Cell Biology Group and Pharmaceutical Analysis and Metabolomics Research Group, Strathclyde Institute of Pharmacy and Biomedical Sciences, University of Strathclyde, 161 Cathedral Street, Glasgow G4 0RE, UK.
Cell Signal. 2013 Apr;25(4):1011-7. doi: 10.1016/j.cellsig.2013.01.002. Epub 2013 Jan 11.

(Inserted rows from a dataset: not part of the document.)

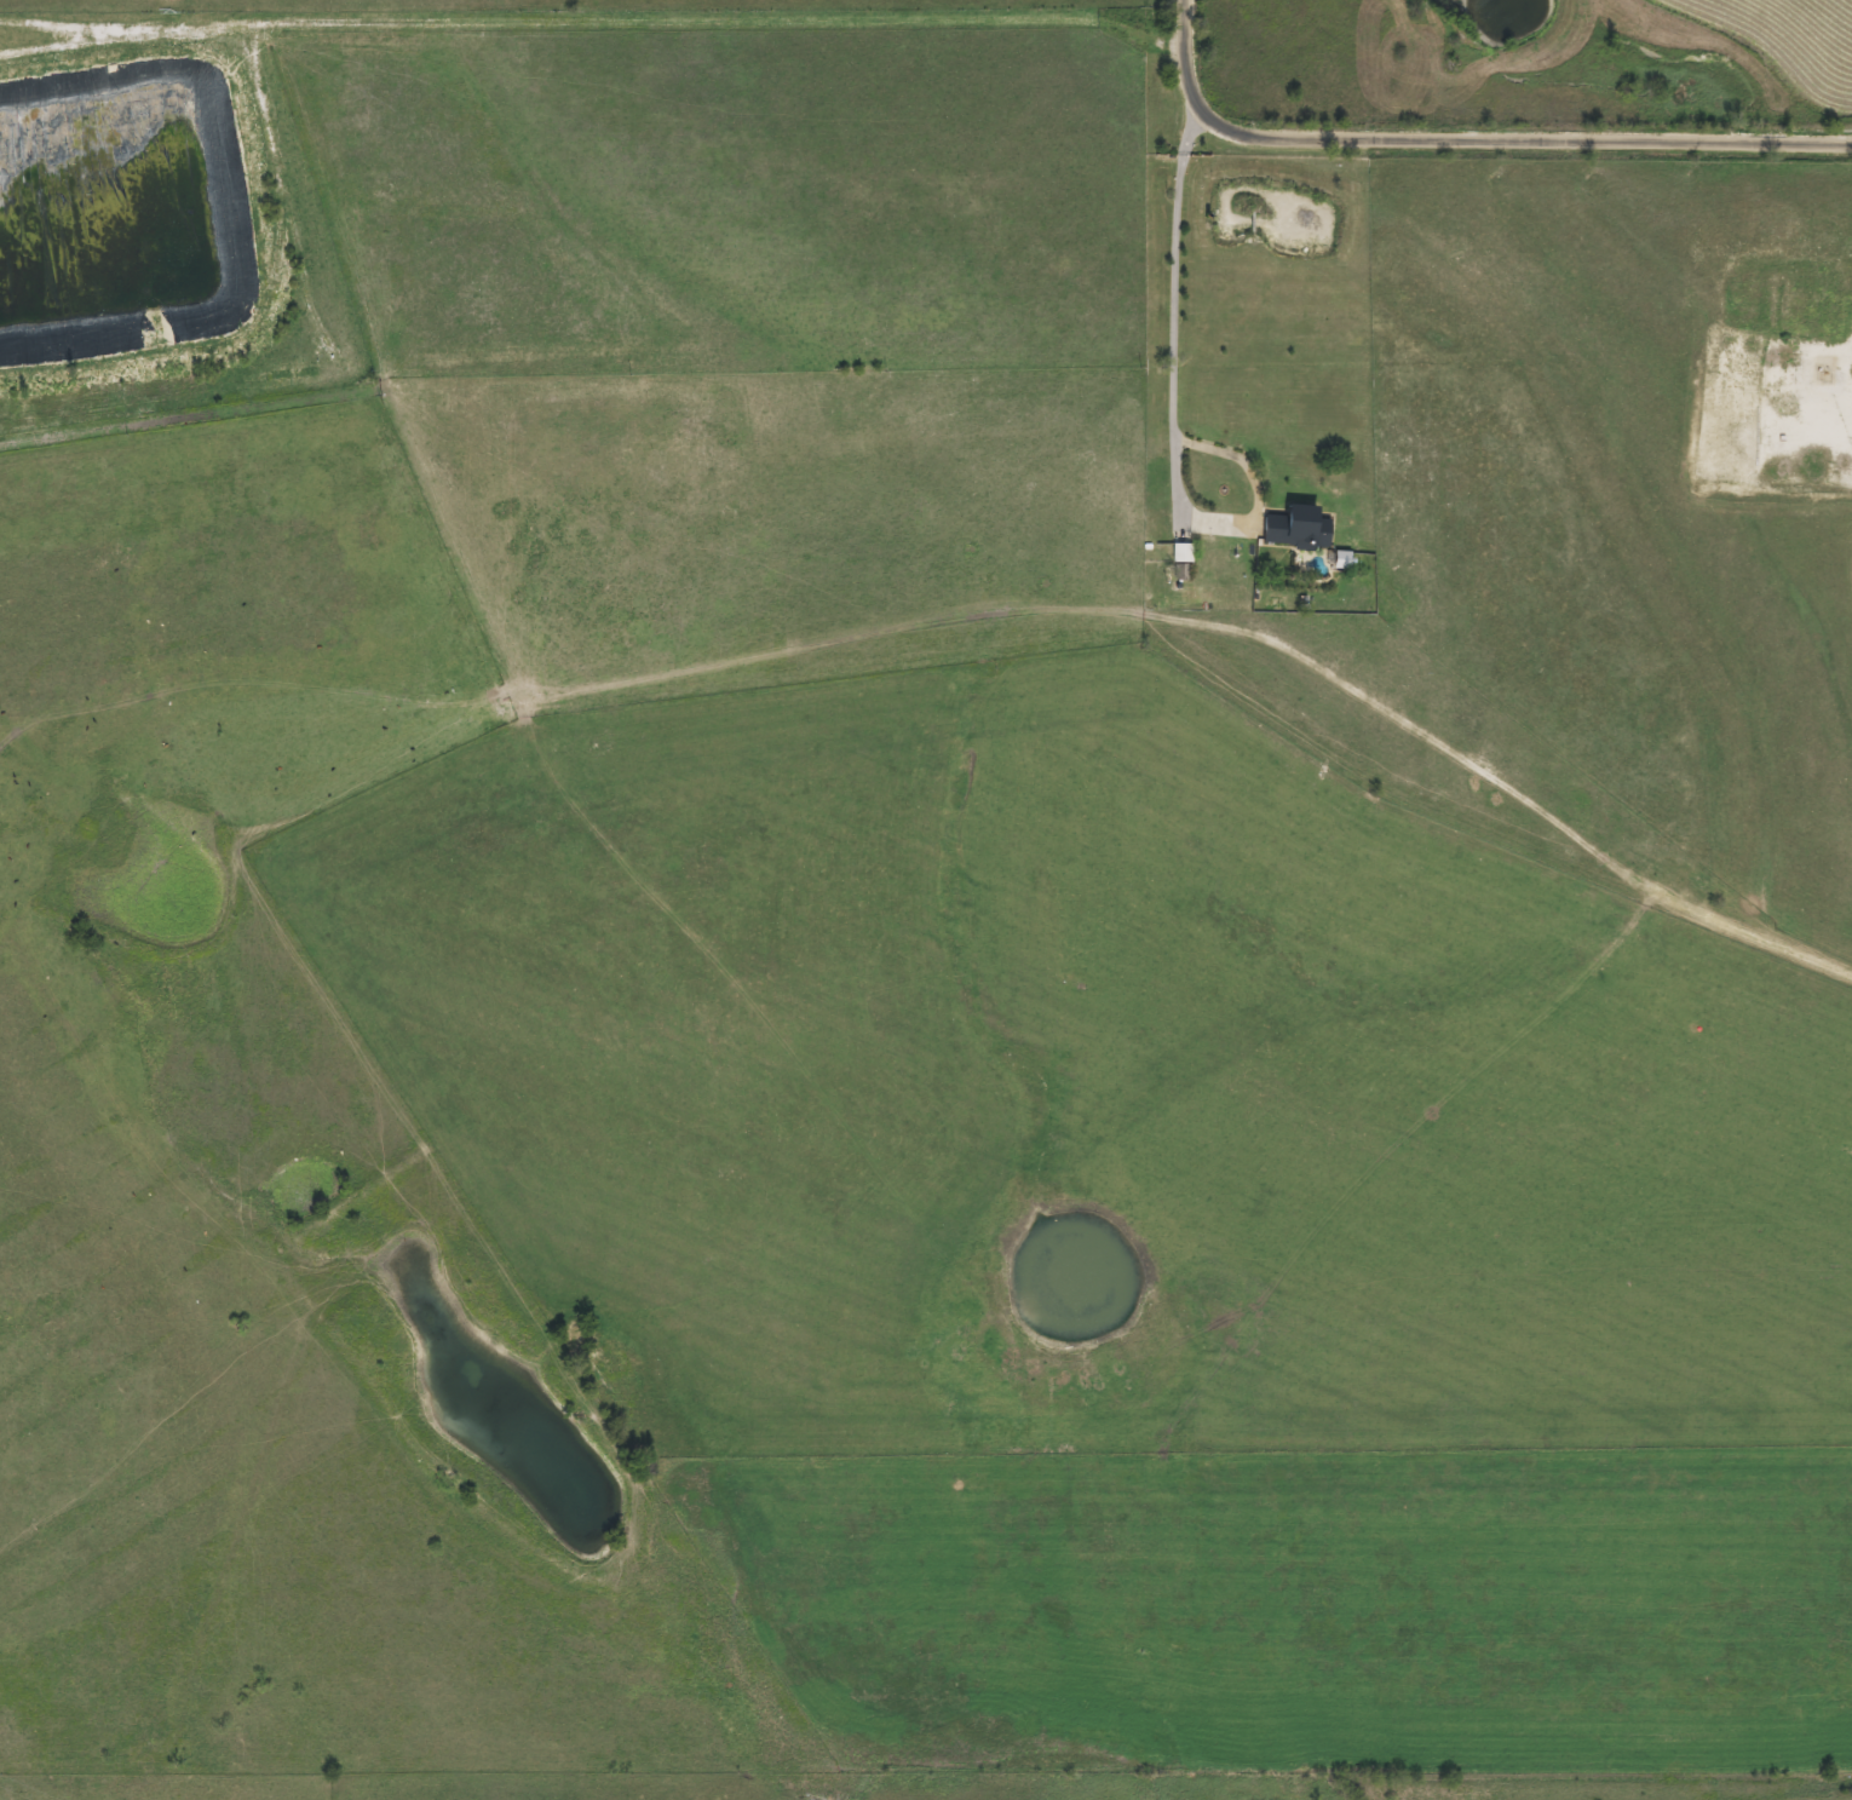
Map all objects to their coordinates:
road: (1461, 135)
road: (1169, 415)
building: (1293, 528)
building: (1179, 553)
road: (1498, 777)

Two isoforms of sphingosine kinase, SK1 and SK2, catalyze the formation of the bioactive lipid sphingosine 1-phosphate (S1P) in mammalian cells. We have previously shown that treatment of androgen-sensitive LNCaP prostate cancer cells with a non-selective SK isoform inhibitor, 2-(p-hydroxyanilino)-4-(p-chlorophenyl)thiazole (SKi), induces the proteasomal degradation of SK1. This is concomitant with a significant increase in C22:0-ceramide and sphingosine levels and a reduction in S1P levels, resulting in the apoptosis of LNCaP cells. In contrast, we show here that a SK2-selective inhibitor, (R)-FTY720 methyl ether (ROME), increases sphingosine and decreases S1P levels but has no effect on ceramide levels and does not induce apoptosis in LNCaP cells. We also show that several glycolytic metabolites and (R)-S-lactoylglutathione are increased upon treatment of LNCaP cells with SKi, which induces the proteasomal degradation of c-Myc. These changes reflect an indirect antagonism of the Warburg effect. LNCaP cells also respond to SKi by diverting glucose 6-phosphate into the pentose phosphate pathway to provide NADPH, which serves as an antioxidant to counter an oxidative stress response. SKi also promotes the formation of a novel pro-apoptotic molecule called diadenosine 5',5'''-P(1),P(3)-triphosphate (Ap3A), which binds to the tumor suppressor fragile histidine triad protein (FHIT). In contrast, the SK2-selective inhibitor, ROME, induces a reduction in some glycolytic metabolites and does not affect oxidative stress. We conclude that SK1 functions to increase the stability of c-Myc and suppresses Ap3A formation, which might maintain the Warburg effect and cell survival, while SK2 exhibits a non-overlapping function.
两种亚型的鞘氨醇激酶(SK1 和 SK2)在哺乳动物细胞中催化生物活性脂质鞘氨醇 1-磷酸(S1P)的形成。我们之前已经表明,用非选择性 SK 同工型抑制剂 2-(对羟基苯胺基)-4-(对氯苯基)噻唑(SKi)处理雄激素敏感的 LNCaP 前列腺癌细胞会诱导 SK1 的蛋白酶体降解。这伴随着 C22:0-神经酰胺和鞘氨醇水平的显著增加以及 S1P 水平的降低,导致 LNCaP 细胞凋亡。相比之下,我们在这里表明,SK2 选择性抑制剂(R)-FTY720 甲基醚(ROME)会增加鞘氨醇并降低 S1P 水平,但对神经酰胺水平没有影响,也不会诱导 LNCaP 细胞凋亡。我们还表明,在用 SKi 处理 LNCaP 细胞时,几种糖酵解代谢物和(R)-S-乳酰谷胱甘肽会增加,这会诱导 c-Myc 的蛋白酶体降解。这些变化反映了对沃伯格效应的间接拮抗作用。LNCaP 细胞也会对 SKi 做出反应,将葡萄糖 6-磷酸分流到戊糖磷酸途径以提供 NADPH,作为抗氧化剂来对抗氧化应激反应。SKi 还促进了一种称为二腺苷 5',5'''-P(1),P(3)-三磷酸(Ap3A)的新型促凋亡分子的形成,该分子与肿瘤抑制因子脆性组氨酸三联体蛋白(FHIT)结合。相比之下,SK2 选择性抑制剂 ROME 会降低一些糖酵解代谢物的水平,而不会影响氧化应激。我们得出的结论是,SK1 发挥作用以增加 c-Myc 的稳定性并抑制 Ap3A 的形成,这可能维持沃伯格效应和细胞存活,而 SK2 则表现出非重叠的功能。